The Delhi High Court Friday sought response of the Centre, RBI and SEBI on a PIL seeking to form a committee of experts to investigate the transfer of a stress asset portfolio of Rs 48,000 crore from Yes Bank to JC Flowers Asset Reconstruction Company.
In his PIL, former Rajya Sabha member Subramanian Swamy sought to direct the Union Ministry of Finance, Reserve Bank of India and Securities and Exchange Board of India (SEBI) to formulate comprehensive guidelines in accordance with recommendations of the committee to check any such future agreements/ transactions and to regulate the arrangements entered into between banks/ NBFS or other financial institutions and Assets Reconstructions Companies (ARC).
A bench of Chief Justice Satish Chandra Sharma and Justice Subramonium Prasad, which did not issue formal notice on the plea, asked the authorities to file their responses within four weeks and listed the matter for further hearing on July 14. It also asked Yes Bank Ltd and J C Flowers Asset Reconstruction Pvt Ltd to place their responses. Swamy was represented through senior advocate Rajshekhar Rao and lawyer Satya Sabharwal in the matter. The petitioner said through this petition he wishes to highlight the growing rot prevalent in private banking sector, which has been further accelerated by perpetual decay of corporate governance and ethical standards prevailing in private banking industry and asset reconstruction industry.

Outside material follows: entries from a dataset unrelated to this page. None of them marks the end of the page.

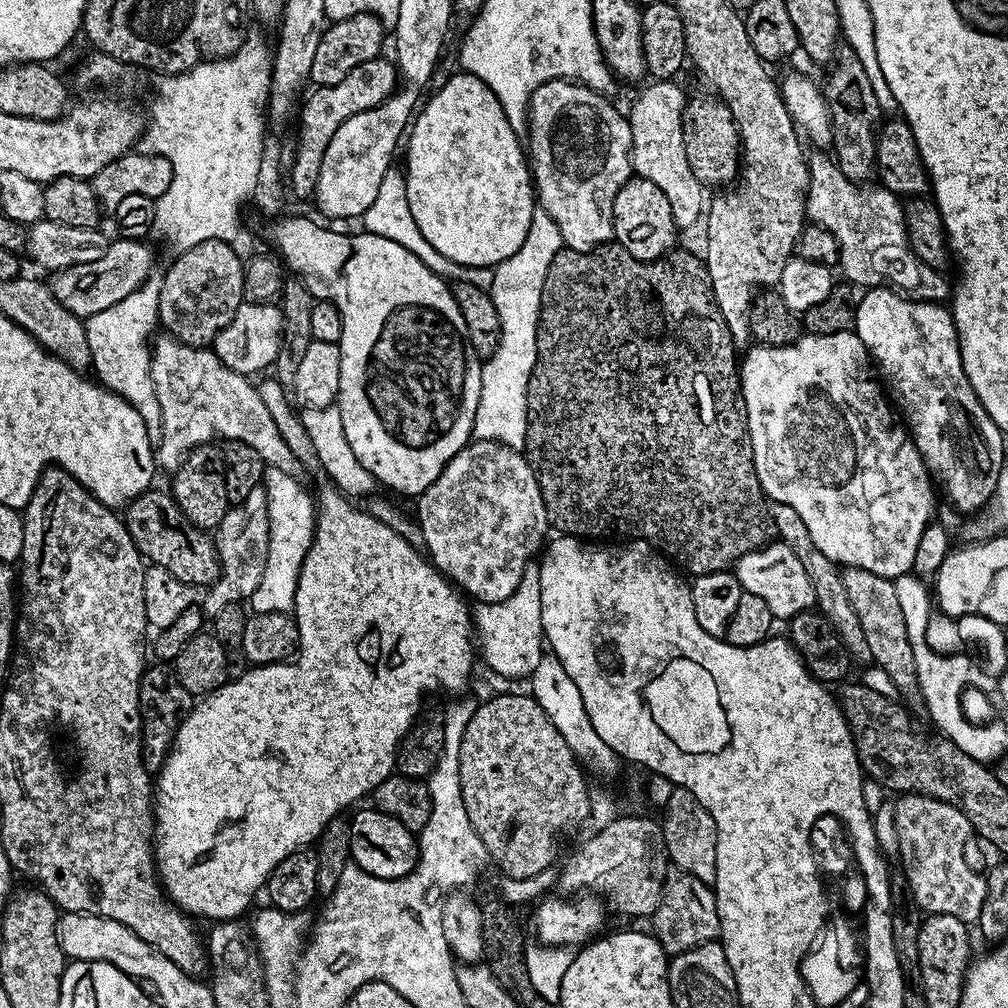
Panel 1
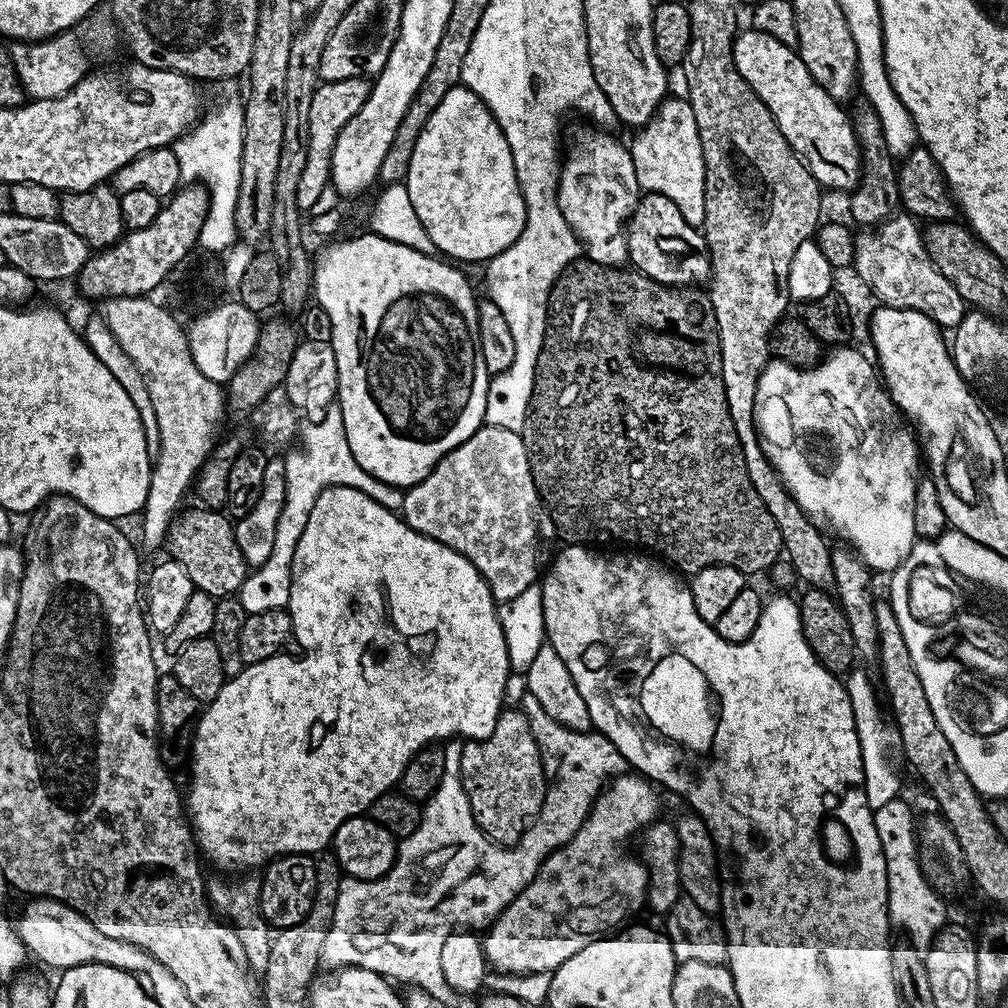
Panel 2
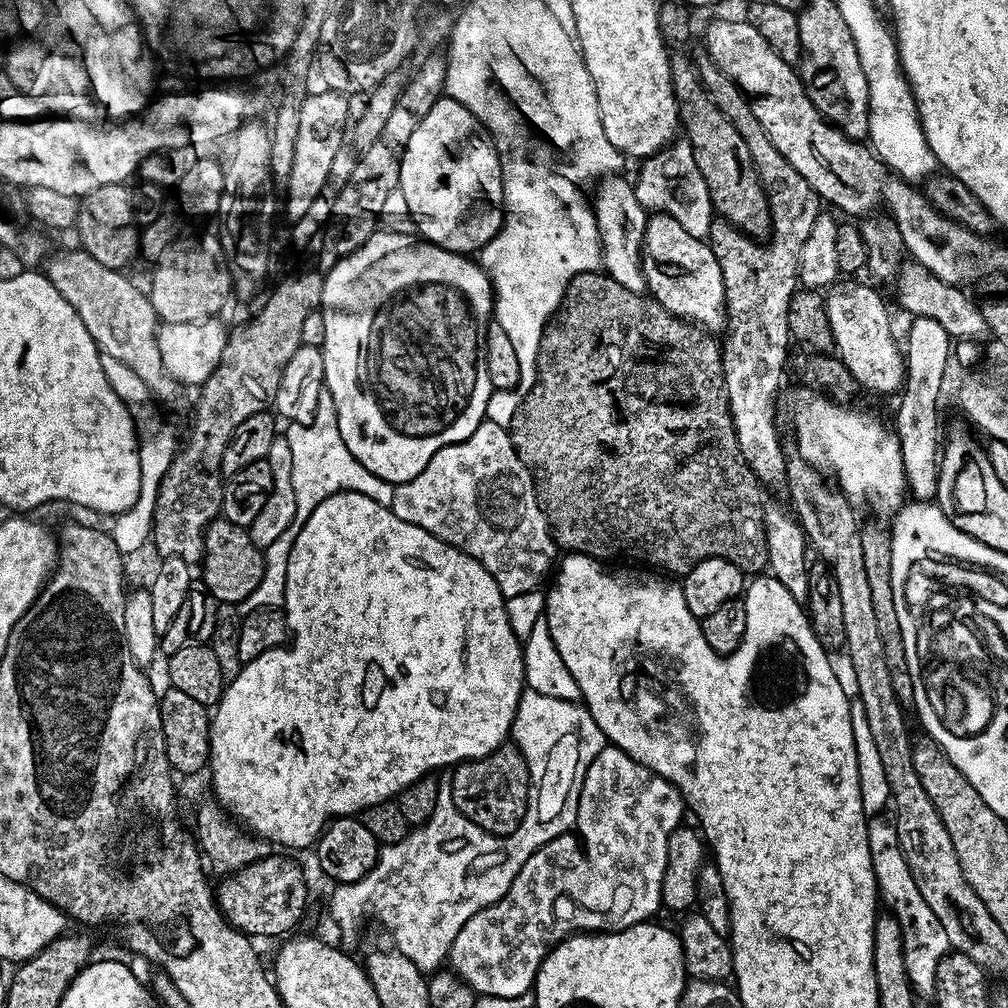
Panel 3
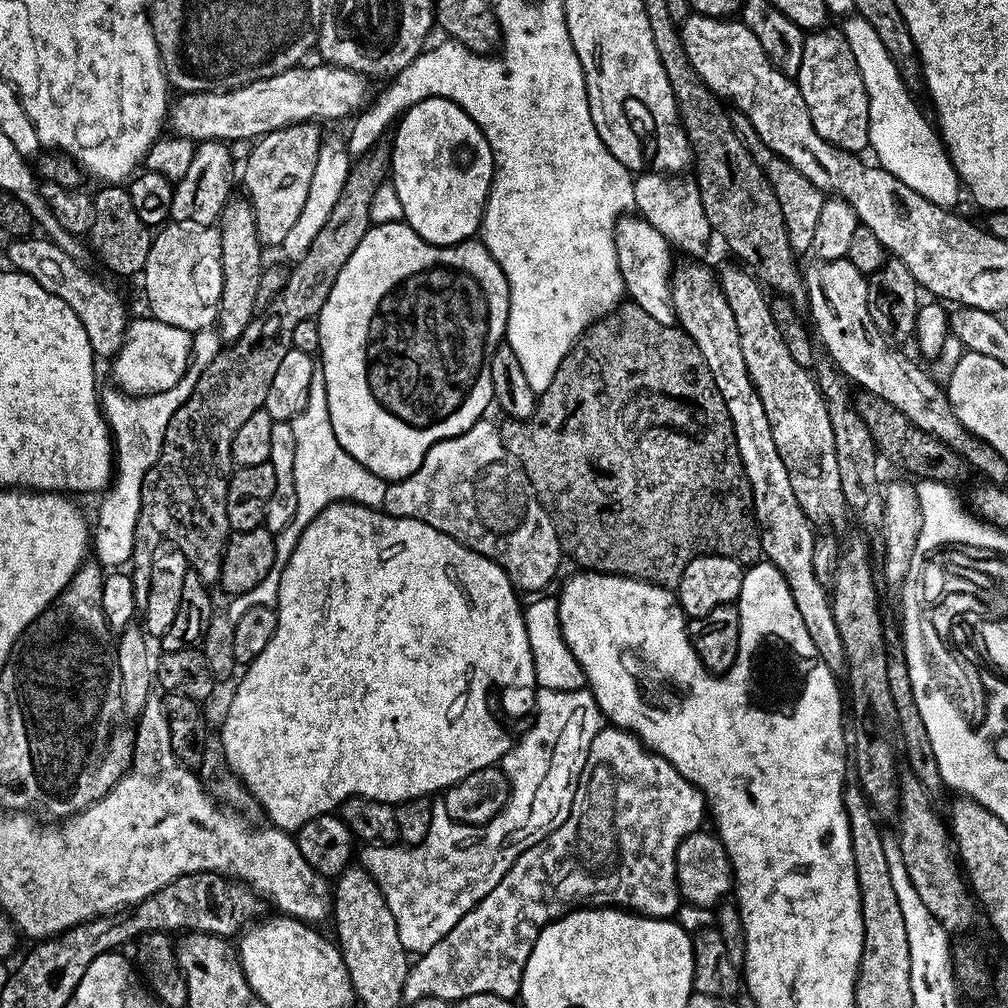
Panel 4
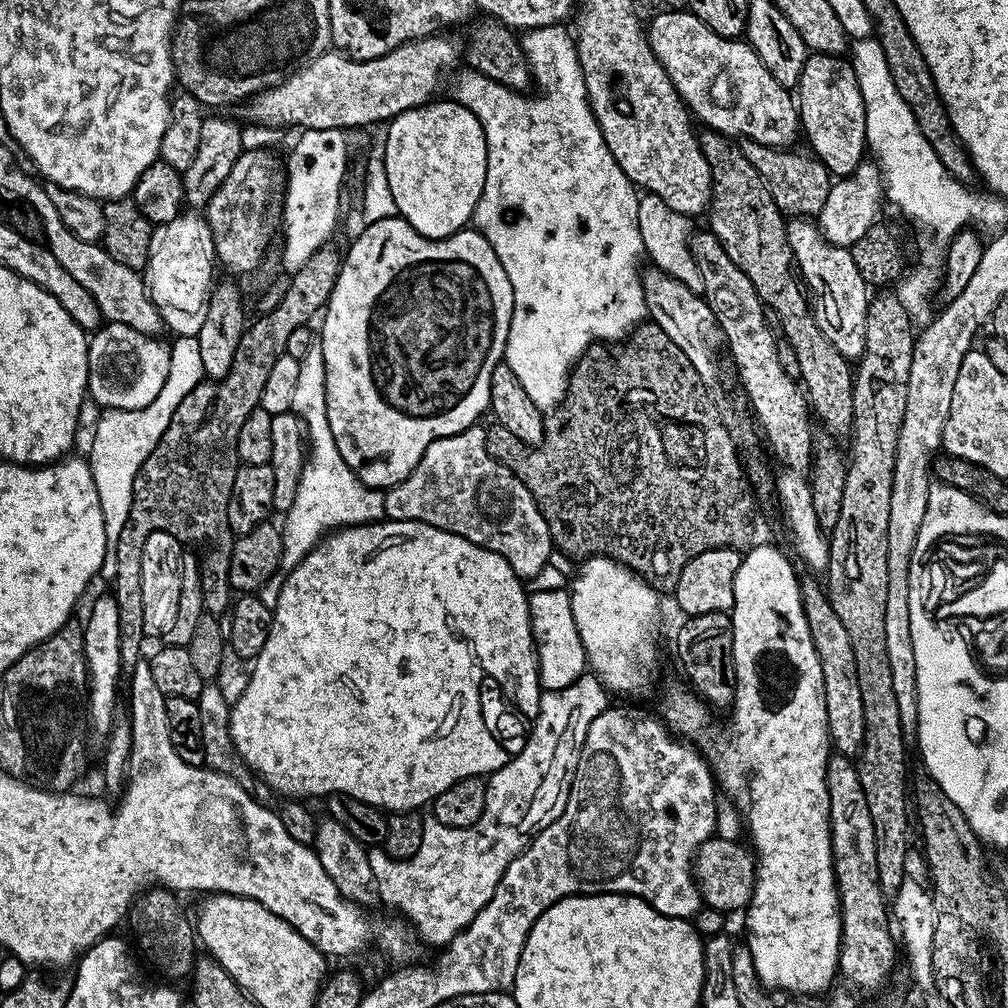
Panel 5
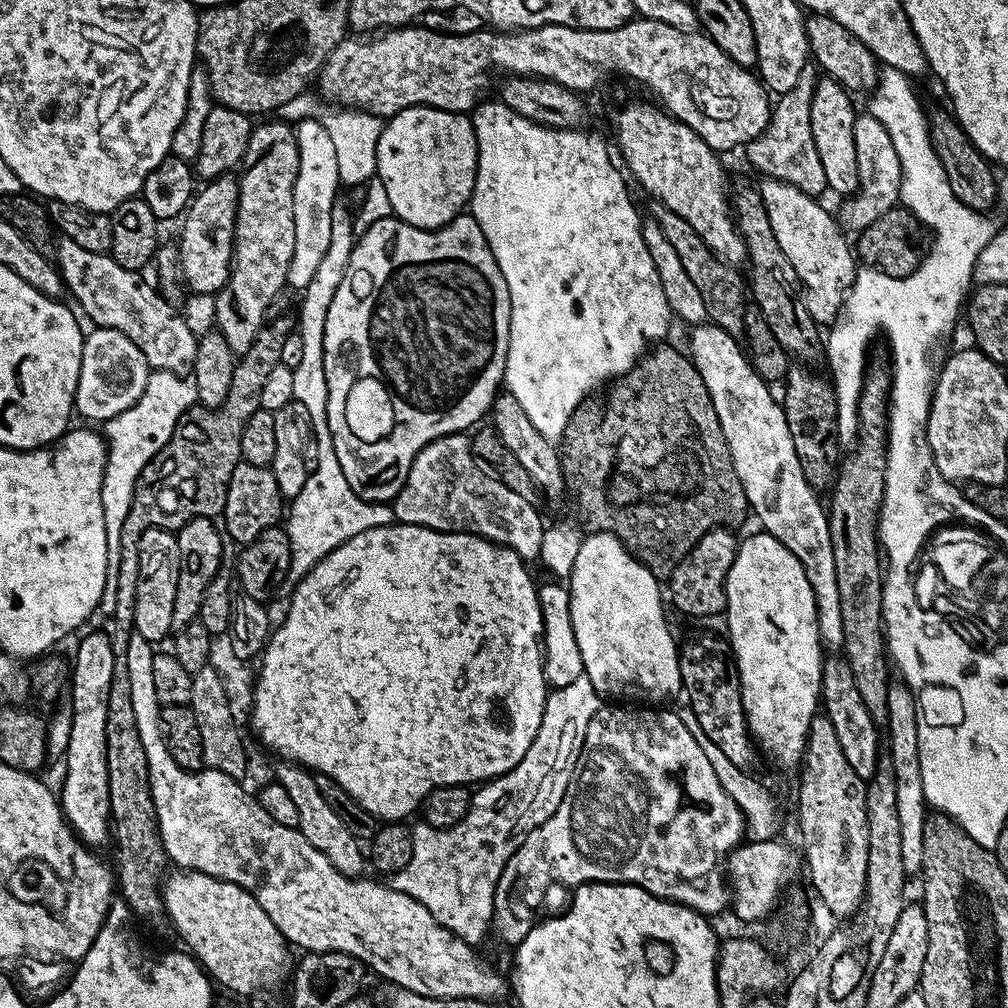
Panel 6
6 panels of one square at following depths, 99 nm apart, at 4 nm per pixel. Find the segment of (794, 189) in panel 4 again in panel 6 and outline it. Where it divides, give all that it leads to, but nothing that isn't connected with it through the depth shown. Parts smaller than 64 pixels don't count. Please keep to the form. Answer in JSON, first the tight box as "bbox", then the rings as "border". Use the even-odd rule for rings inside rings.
{"bbox":[742,67,828,198],"border":[[[815,67],[804,68],[798,83],[791,90],[779,93],[778,99],[773,103],[772,120],[768,123],[768,129],[743,145],[742,152],[748,155],[749,162],[761,172],[761,177],[781,180],[802,190],[807,196],[820,198],[825,195],[828,183],[822,162],[818,159],[818,146],[814,146],[814,130],[810,130],[810,102],[814,98],[817,79]]]}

"This is growing case of concern as there is apparent conflict of interest between functioning of banks and ARCs. The situation is further complicated, when motivated and mala fide transactions between the two are allowed to stand as the regulator (RBI), fails to act and enforce its own guidelines causing significant loss of public monies," the plea said. It said the matter relates to transfer of a stress asset portfolio worth Rs. 48,000 crores from Yes Bank to J C Flowers Asset Reconstruction Company.
"This transfer is linked to another deal in which Respondent No.4 (Yes Bank) has obtained a stake of up to 19.9 per cent in the company of Respondent No.5. (J C Flowers Asset Reconstruction Company)," it said. Submitting that Non-Performing Assets (NPAs) are a growing concern for private sector banks in India, Swamy said poor credit risk management practices and insufficient internal controls have contributed to the high levels of NPAs in private sector banks.
"It is truly concerning to witness the act of respondent no. 4, a scheduled commercial bank holding a significant amount of public funds, has prioritised its own interests over the well-being of its customers and the country as a whole. "The transfer of a distressed asset portfolio worth Rs. 48,000 crores to respondent no.5 through these transactions appears to be a blatant attempt to circumvent laws and regulations in favour of respondent no.5," the plea said.
It added that this not only undermines the trust of public in the banking sector but also jeopardises the economic stability of the country. "It is alarming to see how respondent no. 4 is willing to sacrifice the recovery of public funds for the benefit of one company," it claimed. The petitioner said the transactions between the bank and the company seem to be an attempt to bypass RBI guidelines and harm the general public. The plea alleged that these transactions appear to be tailored specifically for the company, effectively preventing other ARCs from participating, resulting in lack of transparency in price discovery for such stressed assets.